Thursday, 8 November 2012

Movie Review: A Nightmare On Elm Street (1984)


A small horror film that spawned a long running franchise, A Nightmare On Elm Street introduces a memorable villain and juices up the spooky thrills with a blast of gory special effects. The movie offers little that is genuinely new, but the packaging and context are fresh enough to make an impression.

Nancy, Glen, Tina and Rod are four teen aged friends living on a quiet suburban street. They gradually realize that they are suffering from the same nightmare, where a murderous man with burned skin and steel finger extensions, later revealed to be Freddy Kruger (Robert Englund), attempts to murder them. Nancy (Heather Lagenkamp) gets the uneasy sense that if Freddy succeeds in killing them in the nightmare, they also die in real life. After Tina (Amanda Wyss) and Rod (Nick Corri) have sex, Tina falls asleep and becomes Freddy's first victim, slashed to death in a bloodbath. The innocent Rod is held as the main suspect in Tina's murder.

Nancy and Glen (Johnny Depp), her tentative boyfriend and neighbour, realize that they have to stay awake in order to stay alive, and they start taking stimulants to avoid sleeping. In his prison cell Rod does fall asleep and is hanged by Freddy. Nancy's father Don (John Saxon) is the local police lieutenant and does not believe her theory about nightmares causing death, but her alcoholic mother Marge (Ronee Blakley) eventually reveals a dark secret from the past involving Freddy. Nancy and Glen then try to set up a final showdown to end the nightmares.

Following on from Halloween (1978) and Friday The 13th (1980), A Nightmare On Elm Street was the third cheap-to-make slasher movie that resulted in numerous sequels. Costing $1.8 million and earning back more than $26 million, A Nightmare On Elm Street helped establish New Line Cinema as a production studio and provided director Wes Craven with his first significant mainstream hit.

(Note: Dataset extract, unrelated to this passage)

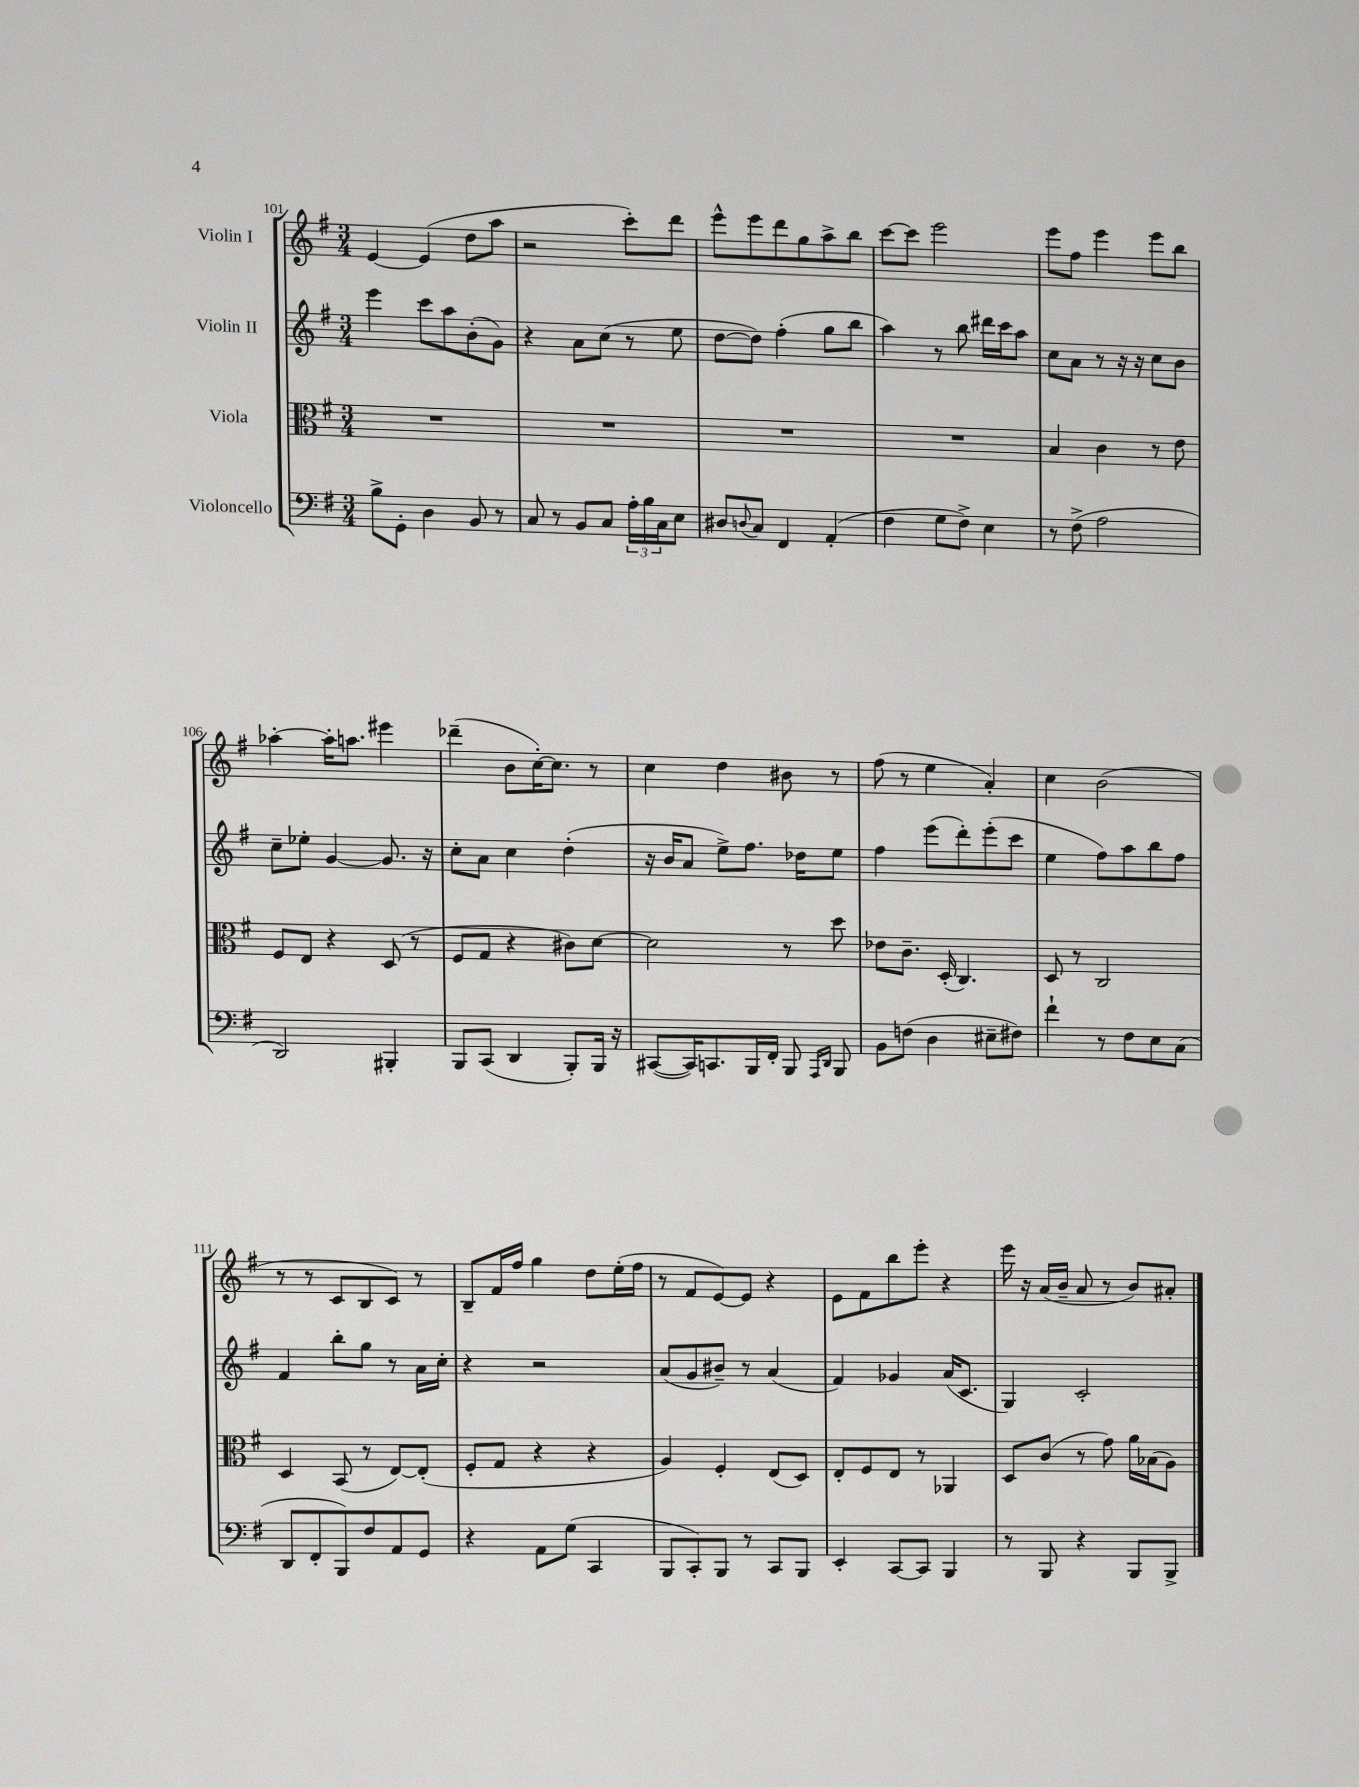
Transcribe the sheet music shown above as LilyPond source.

It likely does not need to said that the acting is stiff and just one level above an amateur high school production, the dialogue (also by Craven) is juvenile and contrived, and the characters are stereotypically boring and many exist primarily for the purpose of being dispatched by Freddy.

All this is a given, yet A Nightmare On Elm Street endears itself by playfully having fun with the theme of nightmares disrupting real life, the past intruding onto the present, the sins of the parents haunting their children, and teens learning that fears can be confronted. The admittedly thin and ultimately inexplicable psychological context nevertheless adds a welcome shine to what would otherwise be a rehashing of any Halloween or Friday The 13th flick.

Despite plenty of stock "gotcha" jumping-from-the-shadows horror staples, Craven also loads A Nightmare On Elm Street with a heavy dose of style and entertaining special effects, including a killing on the ceiling, a hanging rope coming to life, a bottomless bathtub, and a gooey staircase. The bells and whistles enhance the nightmarish qualities of the film and add to the is-it-real-or-is-it-a-dream tension.

Johnny Depp made his inauspicious debut in A Nightmare On Elm Street, and in a bland performance he mostly tries not to fall asleep, fails every time, and ultimately pays the ultimate price, triggering a gushing  eruption of blood that is more about surreal wonderment than horror. John Saxon does his reputation no favours by displaying the emotions and intelligence of a plank. Heather Lagenkamp as the teenager suffering the most at the hands of Freddy is merely adequate, and despite the film's success her career quickly sank into the abyss of intermittent guest appearances on nondescript television shows.

Robert Englund gave Freddy enough of a personality to create a lasting imprint on the horror genre, Freddy a combination of a twisted nightmare character and contorted cartoonish fun. Englund made a career out of reprising the role in the many sequels, as Freddy became the mainstay and focal point of the series.

Ironically, Craven wanted a tidier ending that closed the door on sequels. But in a triumph of crass commercialism over schlock art, New Line insisted on a twist ending that launched Freddy into immortal sequel heaven. A Nightmare On Elm Street is one small and rather clever slasher film, the series is one giant leap backwards into endless repetition.